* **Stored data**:
Segment Open
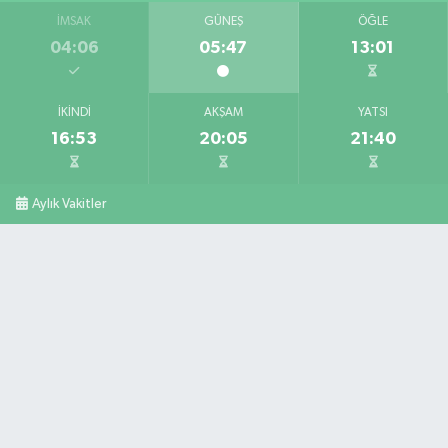
İMSAK
GÜNEŞ
ÖĞLE
04:06
05:47
13:01
İKINDI
AKŞAM
YATSI
16:53
20:05
21:40
Aylık Vakitler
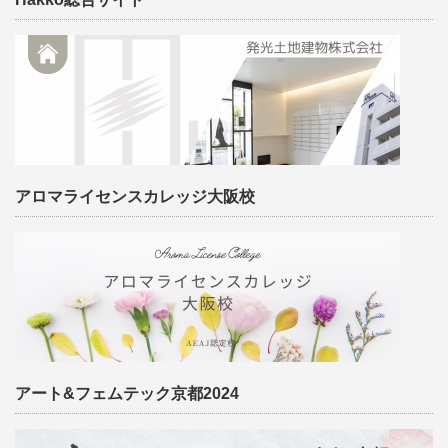
アロマライセンスカレッジ大阪校
アート&フェムテック京都2024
Segment Closed
* **Instructions for the task**:
Verbatim reproduction of every entry is needed, with the images left out.

* **Solution to the problem**:
İMSAK
GÜNEŞ
ÖĞLE
04:06
05:47
13:01
İKINDI
AKŞAM
YATSI
16:53
20:05
21:40
Aylık Vakitler
アロマライセンスカレッジ大阪校
アート&フェムテック京都2024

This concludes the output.